Notre temps de loisir n'est pas infini. À l'heure des choix, entre un livre qui demande concentration et effort de réflexion et une série, d'une manière presque mécanique, nous aurons tendance à privilégier cette dernière. La série est la plus puissante des morphines. Elle nous rend absent au monde, elle nous endort et nous apaise, et par notre dépendance naturelle au récit enfouie au plus profond de nous, notre envie de connaître les rebondissements à venir aussi superficiels soient-ils, nous y enchaîne.

La série, quand elle est de qualité, n'a rien de nocif ou de pernicieux en elle. Ce qui la rend problématique, c'est sa profusion infinie, son omniprésence, son uniformisation, cette captation répétée de notre attention. Cette obligation de la consommer jusqu'à plus soif. Cette mainmise sur nos pratiques culturelles désormais concentrées uniquement autour de son centre de gravité. Cette industrialisation du récit qui fait que plus le temps passe, plus notre accoutumance se développe, et moins nous devenons exigeants. Ce qui importe avant tout, c'est le nombre, la certitude que chaque soir, à tout moment de la journée, au premier interlude, nous soyons à même de recevoir notre dose de fiction.

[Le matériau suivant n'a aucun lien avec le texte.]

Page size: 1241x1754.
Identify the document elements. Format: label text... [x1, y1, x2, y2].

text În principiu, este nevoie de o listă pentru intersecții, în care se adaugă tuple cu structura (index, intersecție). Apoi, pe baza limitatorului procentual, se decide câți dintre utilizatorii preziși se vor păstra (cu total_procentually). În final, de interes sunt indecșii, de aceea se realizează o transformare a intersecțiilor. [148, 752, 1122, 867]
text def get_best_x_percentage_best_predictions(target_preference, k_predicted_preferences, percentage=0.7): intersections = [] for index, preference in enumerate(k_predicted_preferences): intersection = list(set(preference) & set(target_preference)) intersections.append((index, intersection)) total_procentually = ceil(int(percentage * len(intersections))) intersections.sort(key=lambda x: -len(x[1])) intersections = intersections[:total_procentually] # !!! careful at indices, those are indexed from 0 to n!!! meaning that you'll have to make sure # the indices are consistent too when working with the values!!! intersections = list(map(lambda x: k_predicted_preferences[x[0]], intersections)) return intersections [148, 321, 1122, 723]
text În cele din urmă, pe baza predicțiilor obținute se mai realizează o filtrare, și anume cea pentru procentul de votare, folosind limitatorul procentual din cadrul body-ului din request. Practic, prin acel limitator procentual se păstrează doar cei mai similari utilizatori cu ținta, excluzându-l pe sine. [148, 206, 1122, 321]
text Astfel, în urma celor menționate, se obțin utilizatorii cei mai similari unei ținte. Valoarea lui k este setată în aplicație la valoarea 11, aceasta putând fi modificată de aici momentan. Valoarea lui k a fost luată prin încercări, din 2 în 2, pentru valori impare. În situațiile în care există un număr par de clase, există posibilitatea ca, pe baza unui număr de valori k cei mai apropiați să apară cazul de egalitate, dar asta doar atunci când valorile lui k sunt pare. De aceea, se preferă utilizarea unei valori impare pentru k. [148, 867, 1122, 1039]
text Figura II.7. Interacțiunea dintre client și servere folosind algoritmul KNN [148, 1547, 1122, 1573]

Consommer des séries avec modération devient aussi illusoire que de goûter à des drogues dures sans tomber dans les affres de l'addiction. Refuser de s'abonner à Netflix, Apple TV ou Amazon Prime s'avère aussi compliqué que de prếcher l'abstinence au beau milieu d'un lupanar. Les séries sont à l'art cinématographique ou même littéraire ce que sont les parties de blitz aux échecs, une manière de jouir des avantages de la discipline sans ses inconvénients. La possibilité de jouer des parties sans s'astreindre à des périodes de réflexion de plusieurs minutes. Une satisfaction immédiate renouvelable à l'infini. La série ne nous demande rien, elle fait de nous des acteurs passifs, des spectateurs sans conscience prêts à gober n'importe quelle histoire sans s'attarder de trop sur le jeu des acteurs, la pertinence du scénario, la maîtrise de la mise en scène, son intérêt même.

Bien vite, les enthousiasmes des premiers temps laissent place à la routine. Inquiet, on demande à son entourage ce qu'il regarde afin d'être certain de ne jamais tomber en rade. On va de série en série comme on va de bar en bar, sans savoir pourquoi ni comment, juste guidé par sa soif d'oubli et d'ivresse. On se «médiocrise», on se contente du minimum syndical, l'intérêt est désormais ailleurs, dans ce besoin sans cesse renouvelé d'être étourdi. Peu importe le flacon, pourvu qu'on ait l'ivresse!

Finalement, à bien y songer, le meilleur des séries, c'est quand elles s'arrêtent!